The COMnPLAY-Science project aims to help Europe to understand better the new ways in which informal science learning is taking place through various coding, making, and play activities that young Europeans are nowadays increasingly engaged with outside school and higher education science classrooms, beyond the formal boundaries of science education.
The project investigates a wide range of loci and modes of this kind of informal science learning, including: a) learning occurring in the context of such activities intentionally organized to achieve informal science learning; b) informal science learning that occurs as a by-product of youngsters’ various coding, making, and play activities that are not intentionally meant for science learning, and which may take place either in organized contexts or independently in everyday life. Carefully positioning the research within the context of the overarching contemporary discourses on STEM/STEAM education, RRI, and science capital, the proposed project aims to shed light on the nature and impact of the informal science learning gained through coding, making and play activities. It identifies diverse practices and looks deeper into a sample of them, whereby participants of real-life activities are surveyed, observed, and gamefully engaged in intensive research.
The project further explores the impact of this kind of informal science learning on: a) formal science education and more traditional informal science learning interventions; and b) scientific citizenship, investigating in particular the attitudes, values and dispositions that young people as learners and as citizens may develop through such activities towards science, scientists, and science-related information in everyday life. The project enables the exploitation of its research findings by developing relevant guidance for practitioners and recommendations for policymaking and further research, and through an overall extrovert project approach.
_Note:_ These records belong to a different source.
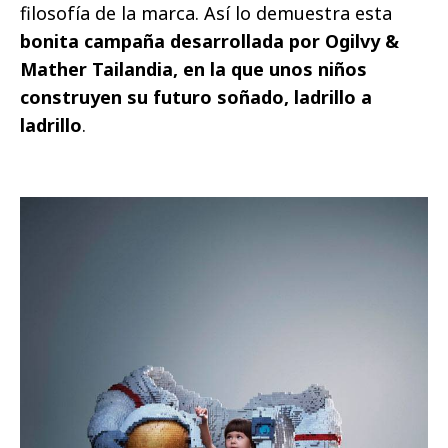
filosofía de la marca. Así lo demuestra esta
bonita campaña desarrollada por Ogilvy &
Mather Tailandia, en la que unos niños
construyen su futuro soñado, ladrillo a
ladrillo
.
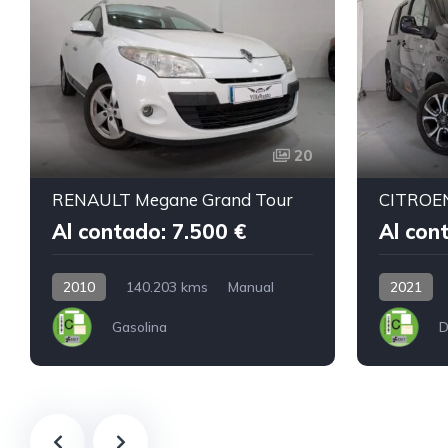
20
RENAULT Megane Grand Tour
CITROE
Al contado: 7.500 €
Al con
2010
140.203 kms
Manual
2021
Gasolina
D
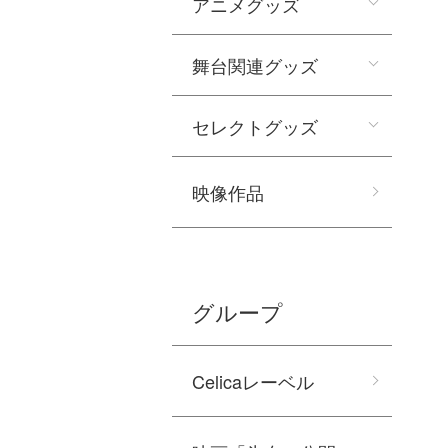
アニメグッズ
舞台関連グッズ
セレクトグッズ
映像作品
グループ
Celicaレーベル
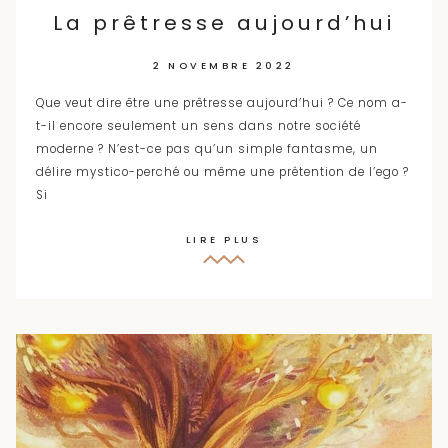
La prêtresse aujourd’hui
2 NOVEMBRE 2022
Que veut dire être une prêtresse aujourd’hui ? Ce nom a-
t-il encore seulement un sens dans notre société
moderne ? N’est-ce pas qu’un simple fantasme, un
délire mystico-perché ou même une prétention de l’ego ?
Si
LIRE PLUS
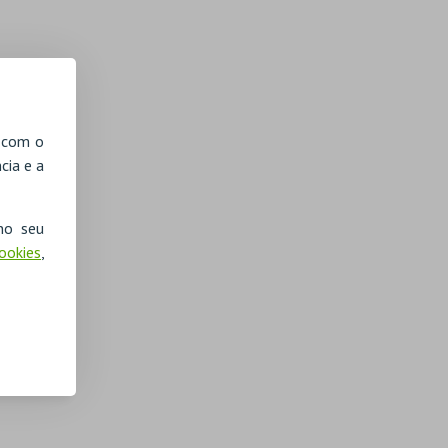
, com o
cia e a
no seu
Cookies
,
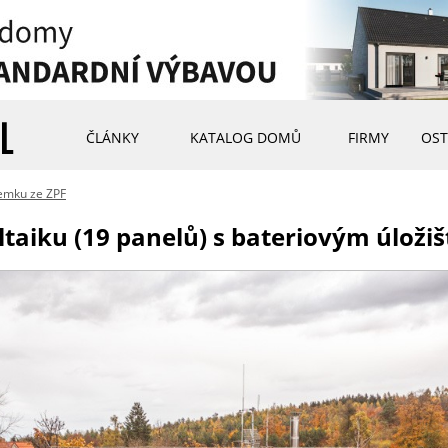
ČLÁNKY
KATALOG DOMŮ
FIRMY
OST
emku ze ZPF
ltaiku (19 panelů) s bateriovým úloži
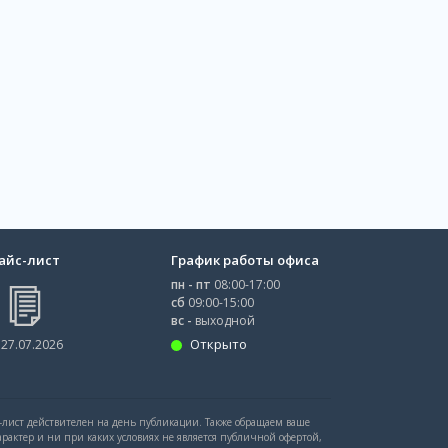
айс-лист
График работы офиса
пн - пт
08:00-17:00
сб
09:00-15:00
вс -
выходной
Открыто
 27.07.2026
с-лист действителен на день публикации. Также обращаем ваше
рактер и ни при каких условиях не является публичной офертой,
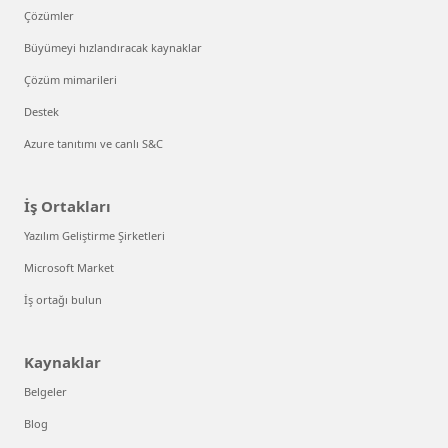
Çözümler
Büyümeyi hızlandıracak kaynaklar
Çözüm mimarileri
Destek
Azure tanıtımı ve canlı S&C
İş Ortakları
Yazılım Geliştirme Şirketleri
Microsoft Market
İş ortağı bulun
Kaynaklar
Belgeler
Blog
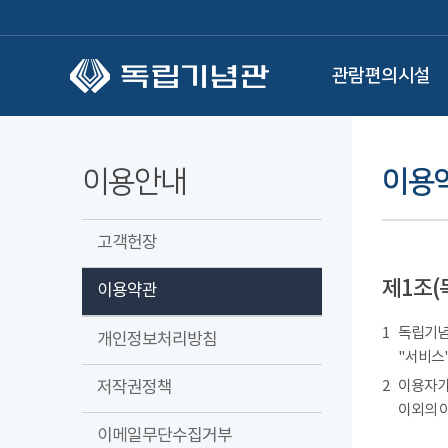
본문 바로가기
관람편의시설
이용안내
이용
고객헌장
제1조(
이용약관
1
독립기념관
개인정보처리방침
"서비스"
저작권정책
2
이용자가
이외의 
이메일무단수집거부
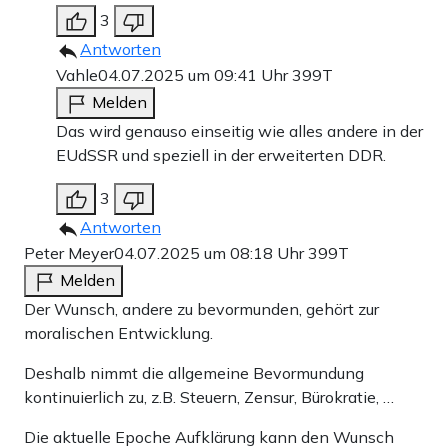
3
Antworten
Vahle
04.07.2025 um 09:41 Uhr
399T
Melden
Das wird genauso einseitig wie alles andere in der
EUdSSR und speziell in der erweiterten DDR.
3
Antworten
Peter Meyer
04.07.2025 um 08:18 Uhr
399T
Melden
Der Wunsch, andere zu bevormunden, gehört zur
moralischen Entwicklung.
Deshalb nimmt die allgemeine Bevormundung
kontinuierlich zu, z.B. Steuern, Zensur, Bürokratie, …
Die aktuelle Epoche Aufklärung kann den Wunsch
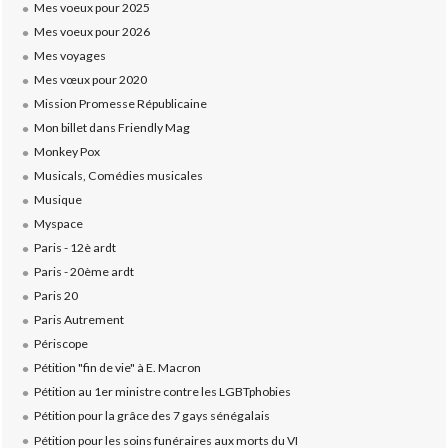
Mes voeux pour 2025
Mes voeux pour 2026
Mes voyages
Mes vœux pour 2020
Mission Promesse Républicaine
Mon billet dans Friendly Mag
Monkey Pox
Musicals, Comédies musicales
Musique
Myspace
Paris - 12è ardt
Paris - 20ème ardt
Paris 20
Paris Autrement
Périscope
Pétition "fin de vie" à E. Macron
Pétition au 1er ministre contre les LGBTphobies
Pétition pour la grâce des 7 gays sénégalais
Pétition pour les soins funéraires aux morts du VI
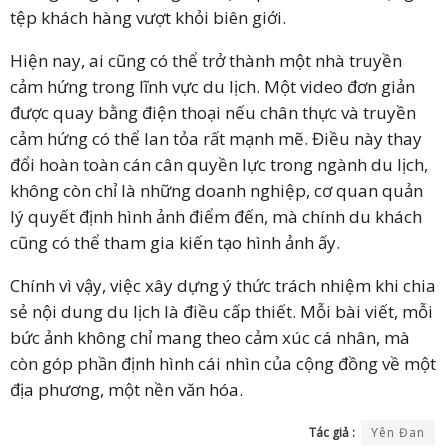
tệp khách hàng vượt khỏi biên giới.
Hiện nay, ai cũng có thể trở thành một nhà truyền
cảm hứng trong lĩnh vực du lịch. Một video đơn giản
được quay bằng điện thoại nếu chân thực và truyền
cảm hứng có thể lan tỏa rất mạnh mẽ. Điều này thay
đổi hoàn toàn cán cân quyền lực trong ngành du lịch,
không còn chỉ là những doanh nghiệp, cơ quan quản
lý quyết định hình ảnh điểm đến, mà chính du khách
cũng có thể tham gia kiến tạo hình ảnh ấy.
Chính vì vậy, việc xây dựng ý thức trách nhiệm khi chia
sẻ nội dung du lịch là điều cấp thiết. Mỗi bài viết, mỗi
bức ảnh không chỉ mang theo cảm xúc cá nhân, mà
còn góp phần định hình cái nhìn của cộng đồng về một
địa phương, một nền văn hóa.
Tác giả :
Yên Đan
Country: Austria, Finland, Germany, Greece, Malta, Netherlands, Norway, Spain, Sweden, United Kingdom
Coordinator: Norwegian University of Science and Technology, Norway, https://www.ntnu.edu/
- University of Oulu, Finland
- Foundation for Research and Technology – Hellas, Greece
- Eindhoven University of Technology, Netherlands
- Uppsala University, Sweden
- Technical University of Munich, Germany
- University of Malta, Malta
- Design for Change initiative, Spain
- Ovos media GmbH, Austria
- King’s College London, UK
- Science Museum Group, UK
Programme: Horizon 2020
Target groups: general public, industry, policy makers, primary school students, researchers, secondary school students, teachers
Topic: Computer science, Engineering, Gender in STEM, Information technology, Maths, Technology, Education
Start year: 2018
End year: 2021
Contact person: Dimitris Grammenos, gramenos (at) ics.forth.gr
Carefully positioning the research within the context of the overarching contemporary discourses on Science, Technology, Engineering, and Mathematics (STEAM) education, Responsible Research and Innovation (RRI), and science capital, the project’s main objectives are to:
- Develop an appropriate conceptual and methodological framework integrating all aspects of the project into a unifying conceptual map.
- Setup a European-wide community of stakeholders, including learners, educators, facilitators and policymakers from diverse fields, to contribute, guide and help to assess the conducted research.
- Identify, pool and analyze diverse existing coding, making and play-based practices taking place outside formal science classrooms which bear some promise for non-formal and informal science learning.
- Conduct in-depth learner-centered participatory empirical research on selected practices.
- Gain a deep understanding of the impact that this kind of non-formal and informal science learning has on formal science education, traditional non-formal and informal science learning interventions, young people as learners and citizens, as well as, on society.
- Communicate and disseminate the messages and outcomes of the project widely, and enable the exploitation of the findings of the research through the development of relevant guidance for practitioners and recommendations for policy development and further research.